La barbe, seule, n’est pas et ne doit pas être perçue comme un dangereux signe religieux incompatible avec la Laïcité des services publics. Rappelons d’ailleurs, à ce sujet, que la barbe et les moustaches ont même parfois été imposées dans des ports uniformes d’agents publics (on renvoie sur ce point à notre article précité).

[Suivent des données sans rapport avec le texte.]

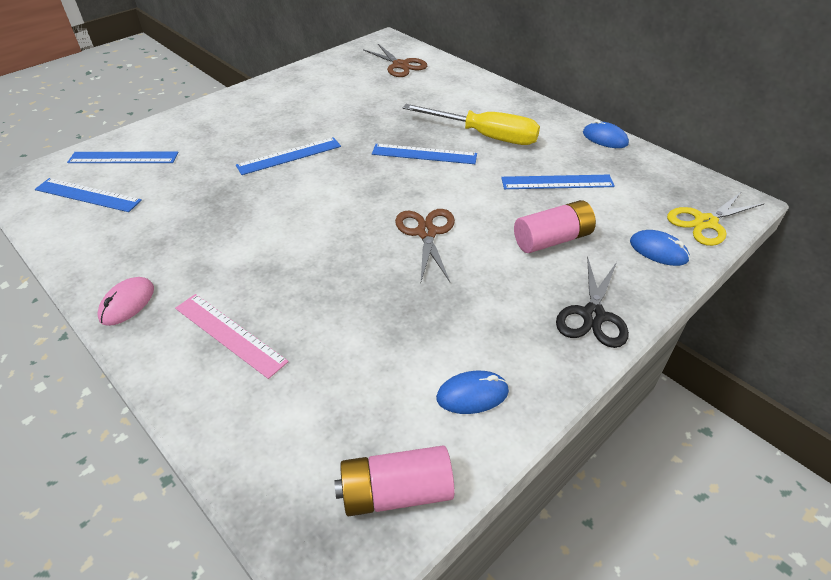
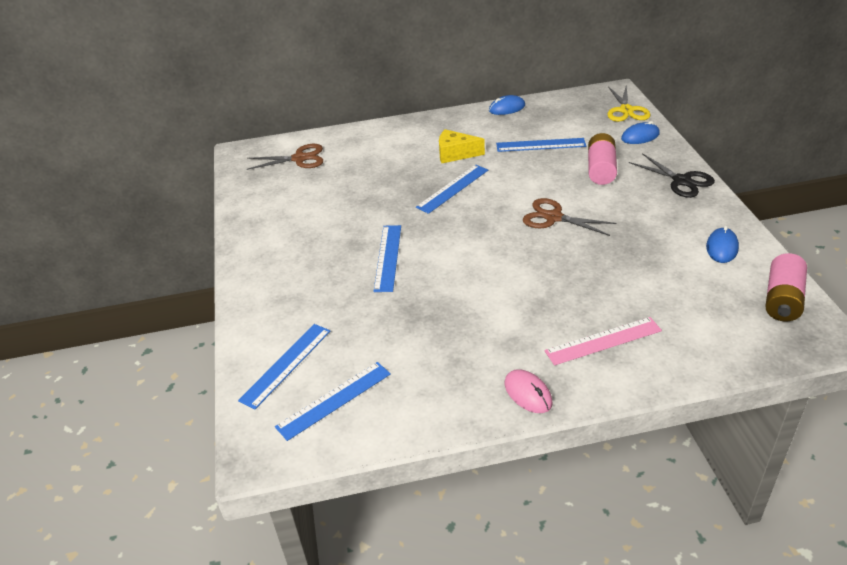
camera: 55 degrees left, 5 degrees down
(485, 136) = (455, 154): yellow screwdriver -> yellow cheese
(557, 182) = (540, 145): blue ruler -> blue ruler turned 60 degrees clockwise

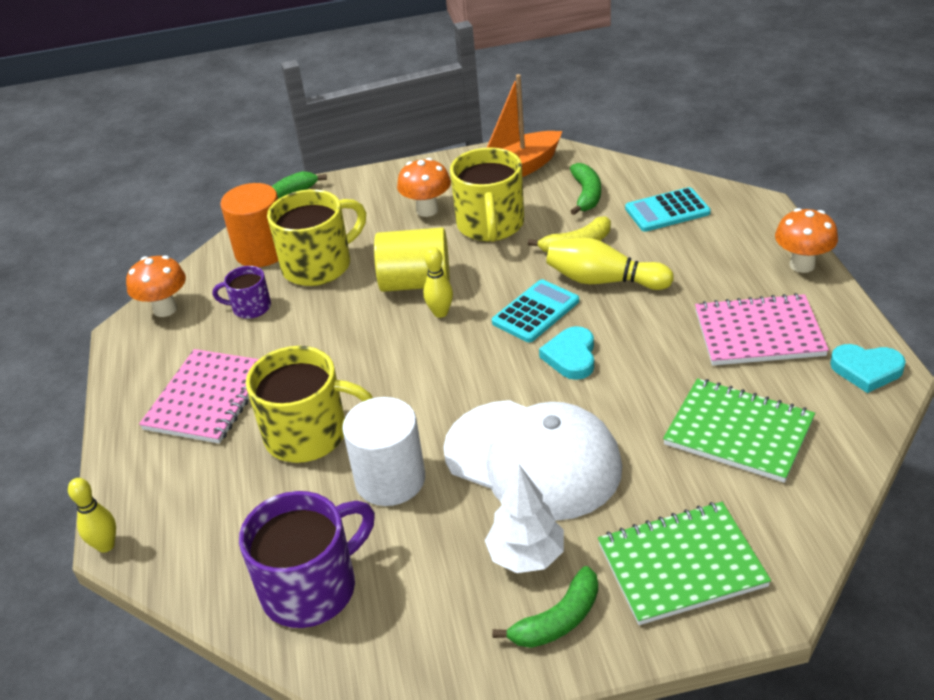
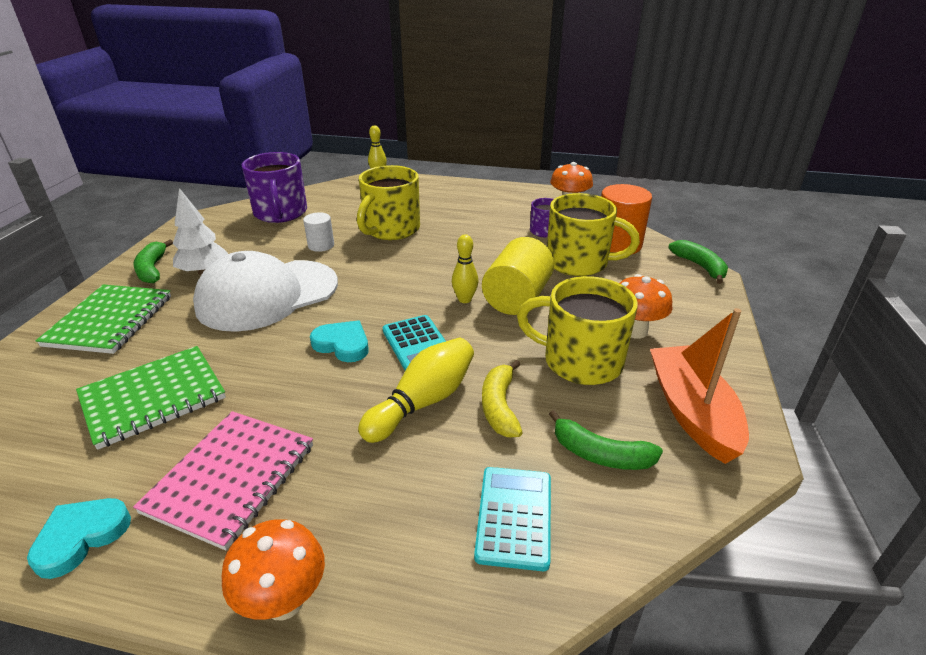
camera: 110 degrees right, 5 degrees down
(208, 398) = (460, 207): pink notebook -> none
(319, 265) = (579, 262): yellow mug -> yellow mug turned 60 degrees counterclockwise
(390, 480) = (321, 245): white cylinder -> white cylinder, size x0.55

L’affirmation du principe de Laïcité comme une neutralité
et non comme une offense aux religions
Au point deux de son arrêt, le Conseil d’Etat affirme donc que « s’ils bénéficient de la liberté de conscience qui interdit toute discrimination fondée sur la religion, le principe de laïcité fait obstacle à ce qu’ils manifestent leurs croyances religieuses dans le cadre du service public ». Ainsi, après avoir rappelé ce double principe (liberté de religion et Laïcité), le juge va immédiatement préciser que s’il est évident qu’un agent public ou assimilé (comme un stagiaire en l’espèce) se doit de ne pas faire état – en service – de convictions religieuses et de prosélytisme ce qui serait contraire au principe de Laïcité, le seul fait d’être barbu même si l’agent est effectivement musulman (car c’est bien de cela dont il s’agit) n’est pas contraire à l’exigence de Laïcité du service public hospitalier.
(…)
Ces « seuls éléments » (le port d’une barbe) – et l’on s’en réjouira – ne sont donc pas suffisants à caractériser une atteinte au principe de Laïcité car cette dernière n’est pas une offense ou un blasphème envers les religions. La Laïcité n’interdit pas aux musulmans de croire et encore moins d’exister au sein de nos services publics comme usagers ou comme agents. Elle les accueille comme elle intègre et reçoit les catholiques ou les non-croyants.
La Laïcité est neutralité. Elle accueille indifféremment sans préférence ni discrimination.